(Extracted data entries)
──────────────────────────────

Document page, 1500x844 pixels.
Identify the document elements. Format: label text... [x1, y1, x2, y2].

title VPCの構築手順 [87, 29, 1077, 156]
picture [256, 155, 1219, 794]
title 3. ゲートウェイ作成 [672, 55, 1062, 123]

──────────────────────────────

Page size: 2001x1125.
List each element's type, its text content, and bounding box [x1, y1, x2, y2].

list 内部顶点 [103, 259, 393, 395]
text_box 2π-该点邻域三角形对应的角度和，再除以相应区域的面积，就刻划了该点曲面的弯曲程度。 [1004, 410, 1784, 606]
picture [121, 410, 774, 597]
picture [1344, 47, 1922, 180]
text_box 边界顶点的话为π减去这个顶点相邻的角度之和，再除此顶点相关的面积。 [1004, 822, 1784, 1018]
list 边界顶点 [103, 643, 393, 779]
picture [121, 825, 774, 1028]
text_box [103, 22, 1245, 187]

──────────────────────────────

## About this task:
In the entries above, find the line with "List each element's" and the line with "text_box [103, 22, 1245, 187]", then set down exactly those two and every line between them, nothing else.

## Task answer:
List each element's type, its text content, and bounding box [x1, y1, x2, y2].

list 内部顶点 [103, 259, 393, 395]
text_box 2π-该点邻域三角形对应的角度和，再除以相应区域的面积，就刻划了该点曲面的弯曲程度。 [1004, 410, 1784, 606]
picture [121, 410, 774, 597]
picture [1344, 47, 1922, 180]
text_box 边界顶点的话为π减去这个顶点相邻的角度之和，再除此顶点相关的面积。 [1004, 822, 1784, 1018]
list 边界顶点 [103, 643, 393, 779]
picture [121, 825, 774, 1028]
text_box [103, 22, 1245, 187]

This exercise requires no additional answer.